Aim of the task:
Write the listing out again word for word, excluding any pictures.

Data under study:
━━━━━━

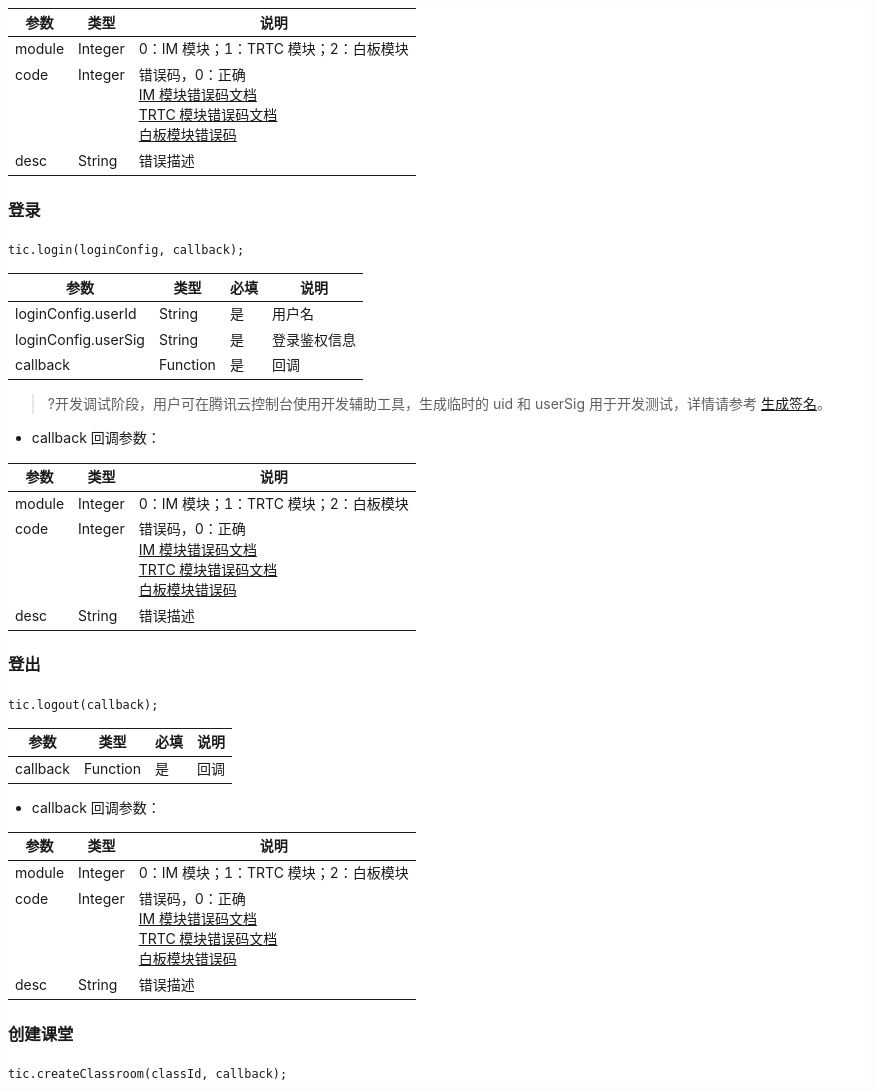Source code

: | 参数 | 类型 |  说明 |
| ---------| ---- | --------- |
| module | Integer | 0：IM 模块；1：TRTC 模块；2：白板模块 |
| code | Integer | 错误码，0：正确<br/>[IM 模块错误码文档](https://cloud.tencent.com/document/product/269/1671) <br/>[TRTC 模块错误码文档](https://cloud.tencent.com/document/product/647/34342)<br/>[白板模块错误码](../互动白板接口文档.md) |
| desc | String | 错误描述 |

### 登录

```
tic.login(loginConfig, callback);
```

参数 | 类型 | 必填 | 说明 |
---------| ---- | --------- | -----
loginConfig.userId | String | 是 | 用户名
loginConfig.userSig | String | 是 | 登录鉴权信息
callback | Function | 是 | 回调

>?开发调试阶段，用户可在腾讯云控制台使用开发辅助工具，生成临时的 uid 和 userSig 用于开发测试，详情请参考 [生成签名](https://cloud.tencent.com/document/product/647/17275)。

- callback 回调参数：

| 参数 | 类型  | 说明 |
| ---------| ---- | --------- |
| module | Integer | 0：IM 模块；1：TRTC 模块；2：白板模块
| code | Integer | 错误码，0：正确<br/>[IM 模块错误码文档](https://cloud.tencent.com/document/product/269/1671) <br/>[TRTC 模块错误码文档](https://cloud.tencent.com/document/product/647/34342)<br/>[白板模块错误码](../互动白板接口文档.md) |
| desc | String | 错误描述

###  登出

```
tic.logout(callback);
```

参数 | 类型 | 必填 | 说明 |
---------| ---- | --------- | -----
callback | Function | 是 | 回调

- callback 回调参数：

| 参数 | 类型 |  说明 |
| ---------| ---- | --------- |
| module | Integer |0：IM 模块；1：TRTC 模块；2：白板模块
| code | Integer | 错误码，0：正确<br/>[IM 模块错误码文档](https://cloud.tencent.com/document/product/269/1671) <br/>[TRTC 模块错误码文档](https://cloud.tencent.com/document/product/647/34342)<br/>[白板模块错误码](../互动白板接口文档.md) |
| desc | String | 错误描述

### 创建课堂

```
tic.createClassroom(classId, callback);
```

━━━━━━

Expected output:
Source code

: | 参数 | 类型 |  说明 |
| ---------| ---- | --------- |
| module | Integer | 0：IM 模块；1：TRTC 模块；2：白板模块 |
| code | Integer | 错误码，0：正确<br/>[IM 模块错误码文档](https://cloud.tencent.com/document/product/269/1671) <br/>[TRTC 模块错误码文档](https://cloud.tencent.com/document/product/647/34342)<br/>[白板模块错误码](../互动白板接口文档.md) |
| desc | String | 错误描述 |

### 登录

```
tic.login(loginConfig, callback);
```

参数 | 类型 | 必填 | 说明 |
---------| ---- | --------- | -----
loginConfig.userId | String | 是 | 用户名
loginConfig.userSig | String | 是 | 登录鉴权信息
callback | Function | 是 | 回调

>?开发调试阶段，用户可在腾讯云控制台使用开发辅助工具，生成临时的 uid 和 userSig 用于开发测试，详情请参考 [生成签名](https://cloud.tencent.com/document/product/647/17275)。

- callback 回调参数：

| 参数 | 类型  | 说明 |
| ---------| ---- | --------- |
| module | Integer | 0：IM 模块；1：TRTC 模块；2：白板模块
| code | Integer | 错误码，0：正确<br/>[IM 模块错误码文档](https://cloud.tencent.com/document/product/269/1671) <br/>[TRTC 模块错误码文档](https://cloud.tencent.com/document/product/647/34342)<br/>[白板模块错误码](../互动白板接口文档.md) |
| desc | String | 错误描述

###  登出

```
tic.logout(callback);
```

参数 | 类型 | 必填 | 说明 |
---------| ---- | --------- | -----
callback | Function | 是 | 回调

- callback 回调参数：

| 参数 | 类型 |  说明 |
| ---------| ---- | --------- |
| module | Integer |0：IM 模块；1：TRTC 模块；2：白板模块
| code | Integer | 错误码，0：正确<br/>[IM 模块错误码文档](https://cloud.tencent.com/document/product/269/1671) <br/>[TRTC 模块错误码文档](https://cloud.tencent.com/document/product/647/34342)<br/>[白板模块错误码](../互动白板接口文档.md) |
| desc | String | 错误描述

### 创建课堂

```
tic.createClassroom(classId, callback);
```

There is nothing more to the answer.